• ABOUT THIS EXERCISE: Starting at the line that contains "To the nearest" and ending at the line that contains "At how many", turn the records into a Markdown table with the columns Row and Line, one line per row, with blank lines and pictures left out.
• • •
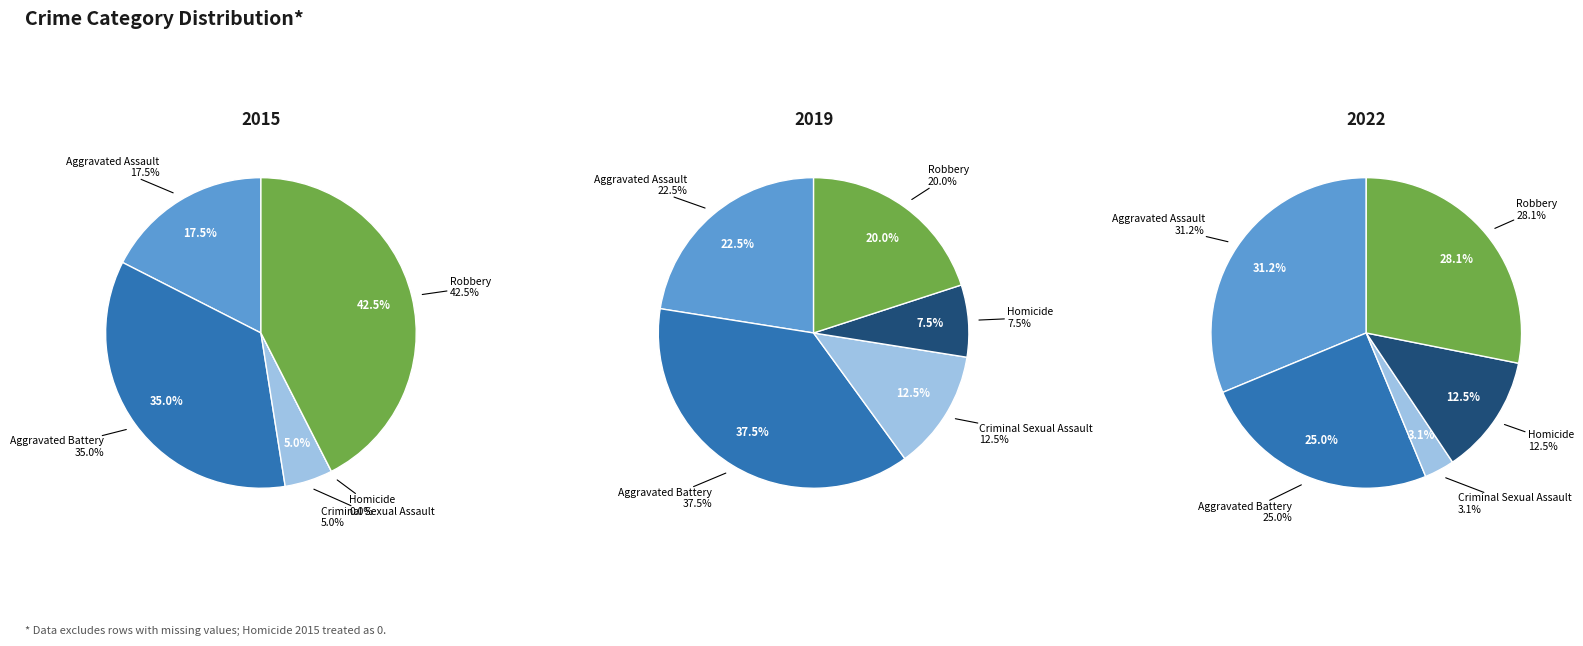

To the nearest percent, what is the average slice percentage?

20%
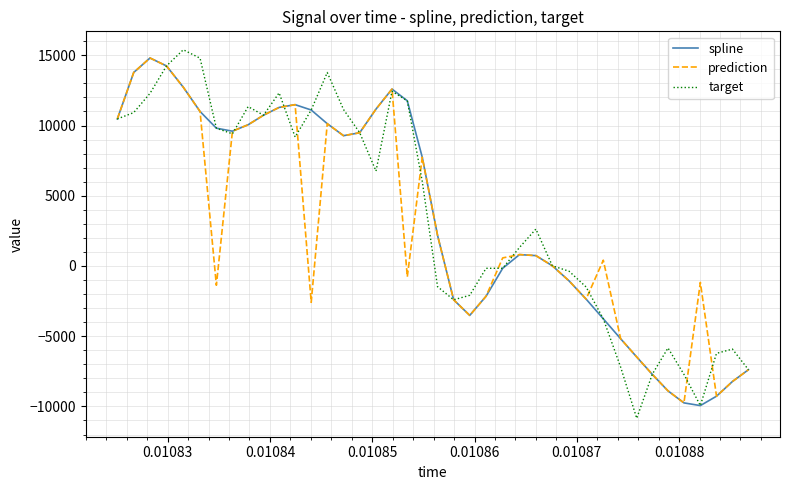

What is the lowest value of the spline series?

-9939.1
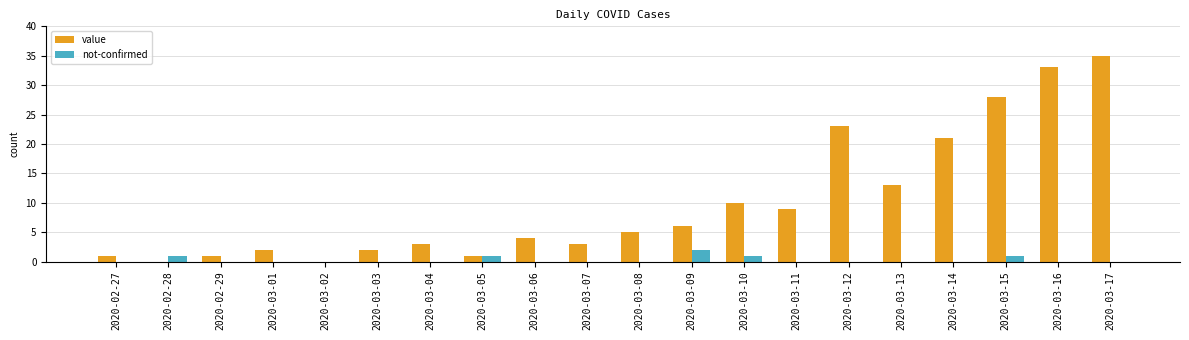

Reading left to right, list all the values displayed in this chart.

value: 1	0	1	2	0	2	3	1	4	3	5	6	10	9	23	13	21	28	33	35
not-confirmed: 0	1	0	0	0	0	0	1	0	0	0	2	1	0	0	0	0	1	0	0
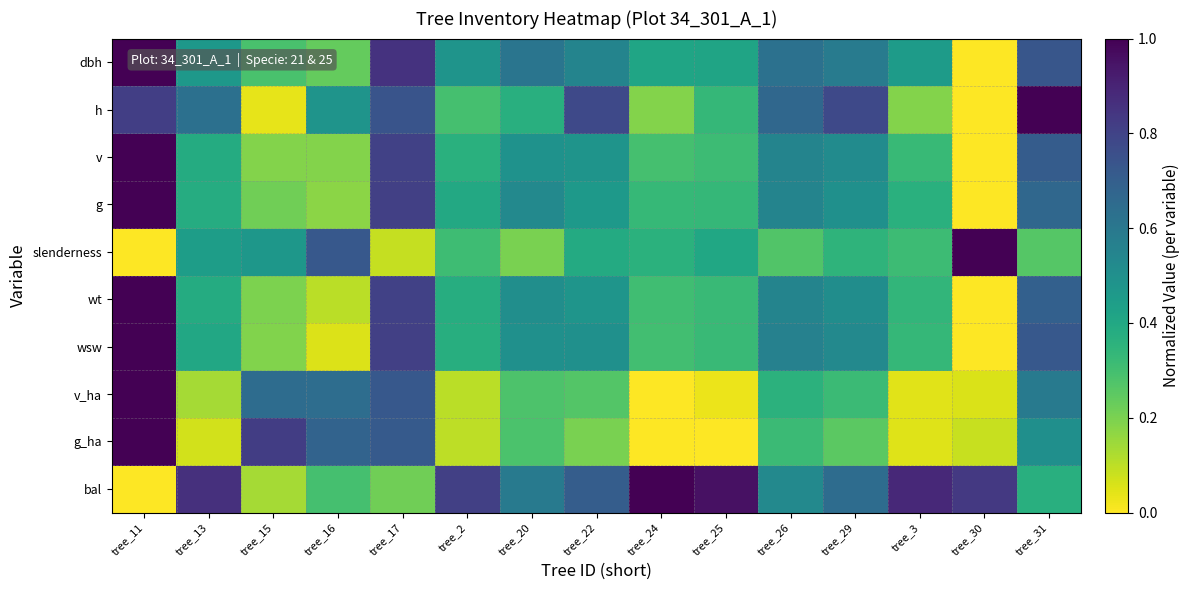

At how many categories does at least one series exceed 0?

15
• • •
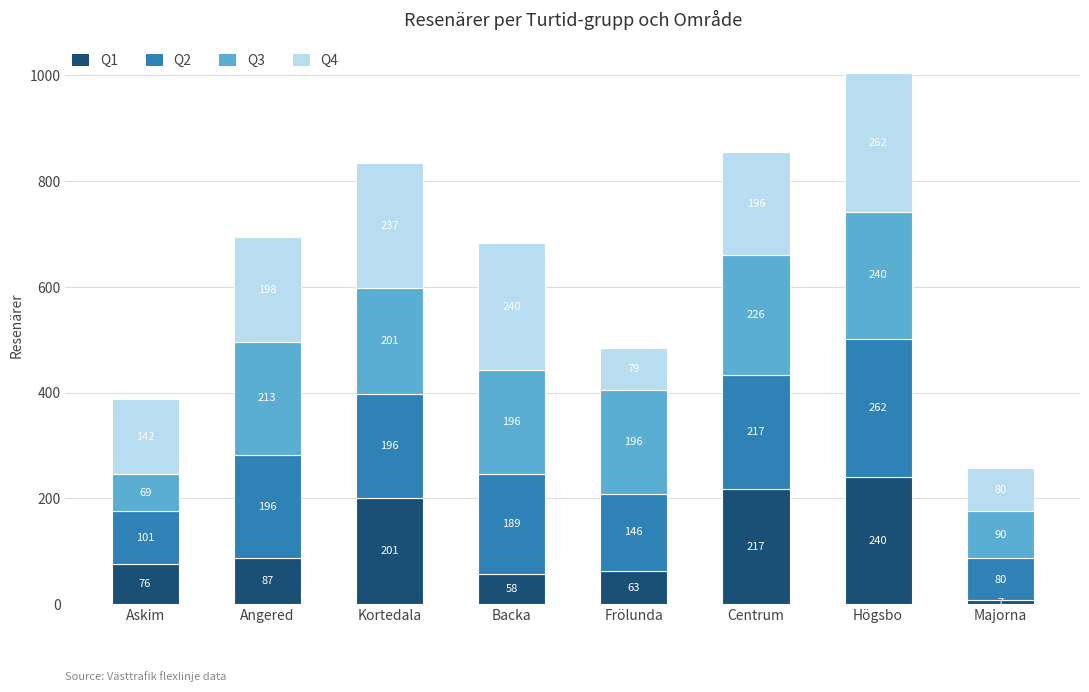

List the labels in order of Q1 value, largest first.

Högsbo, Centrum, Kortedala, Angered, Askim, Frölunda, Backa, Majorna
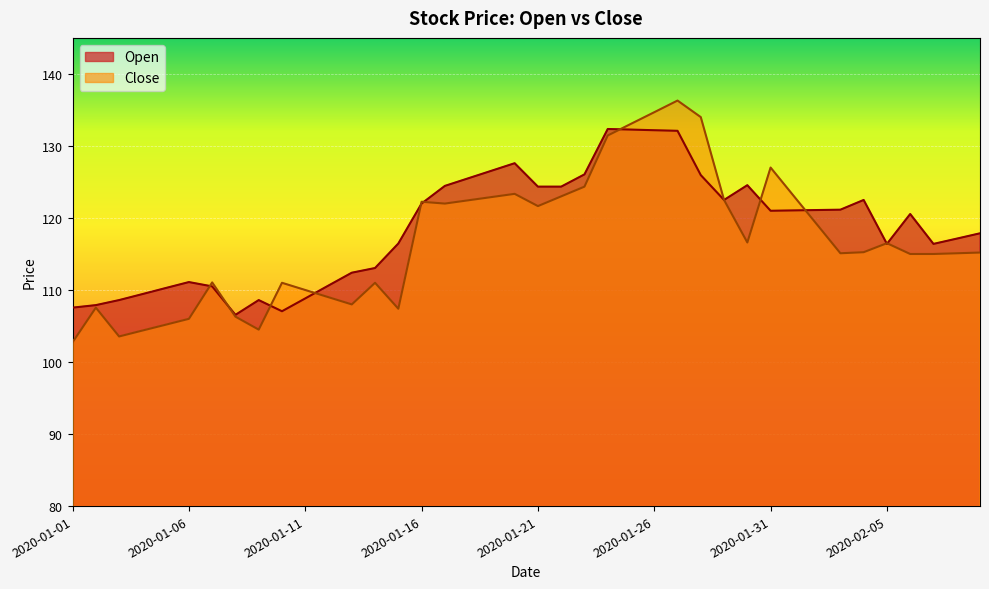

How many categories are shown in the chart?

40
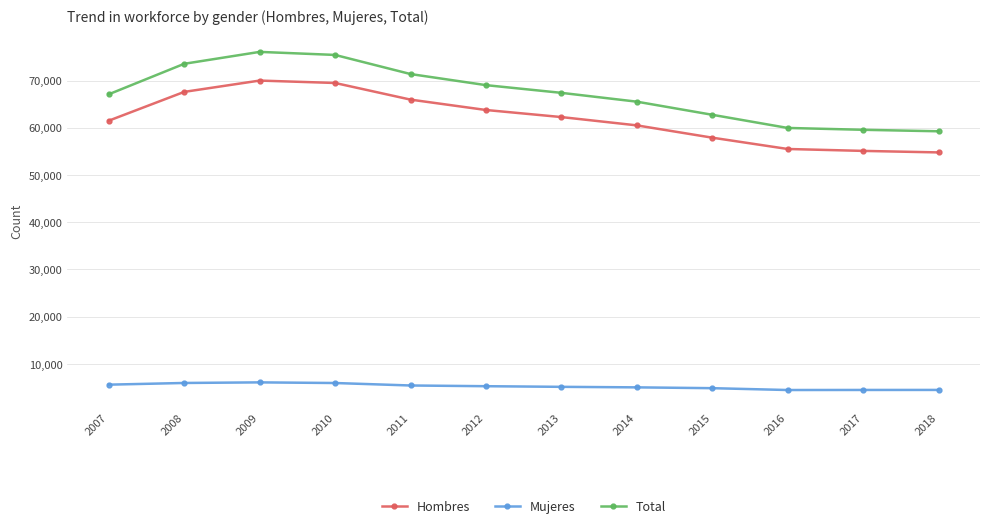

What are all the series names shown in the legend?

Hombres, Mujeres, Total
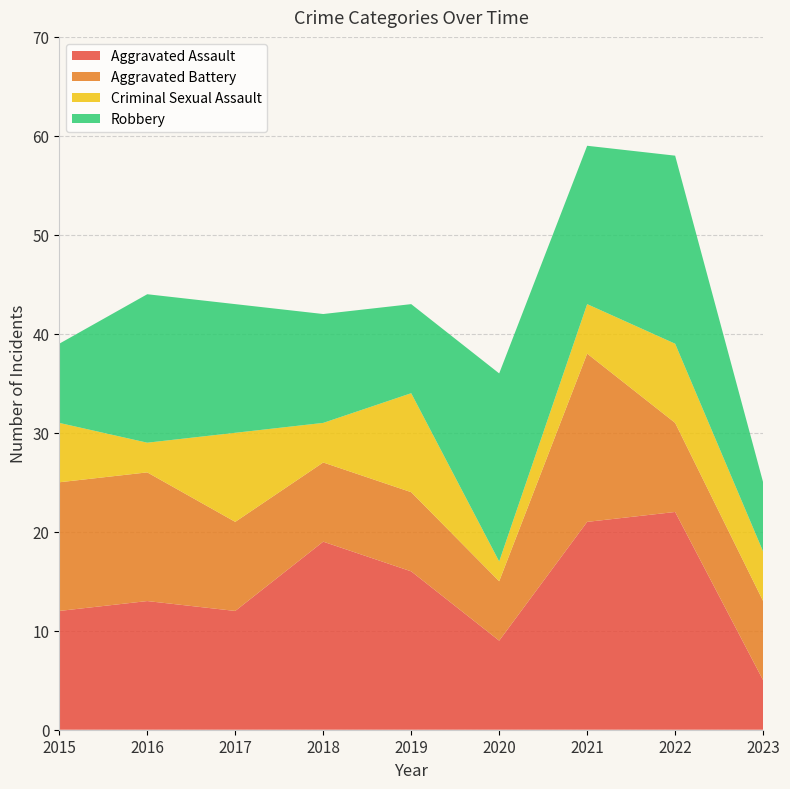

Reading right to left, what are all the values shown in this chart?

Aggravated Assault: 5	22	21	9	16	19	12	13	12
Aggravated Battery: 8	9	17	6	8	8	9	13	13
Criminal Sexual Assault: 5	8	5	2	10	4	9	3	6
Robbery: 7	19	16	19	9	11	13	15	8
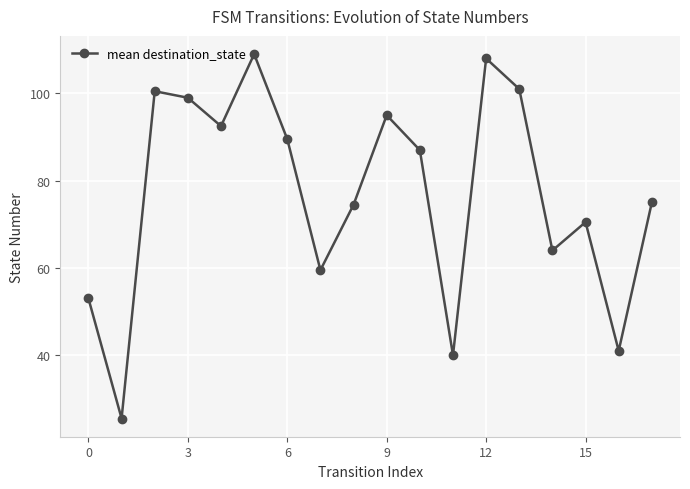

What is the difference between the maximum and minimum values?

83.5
• • •
• RESPONSE TO THE EXERCISE:
| Row | Line |
|---|---|
| 1 | To the nearest percent, what is the average slice percentage? |
| 2 | 20% |
| 3 | What is the lowest value of the spline series? |
| 4 | -9939.1 |
| 5 | Reading left to right, list all the values displayed in this chart. |
| 6 | value: 1	0	1	2	0	2	3	1	4	3	5	6	10	9	23	13	21	28	33	35 |
| 7 | not-confirmed: 0	1	0	0	0	0	0	1	0	0	0	2	1	0	0	0	0	1	0	0 |
| 8 | At how many categories does at least one series exceed 0? |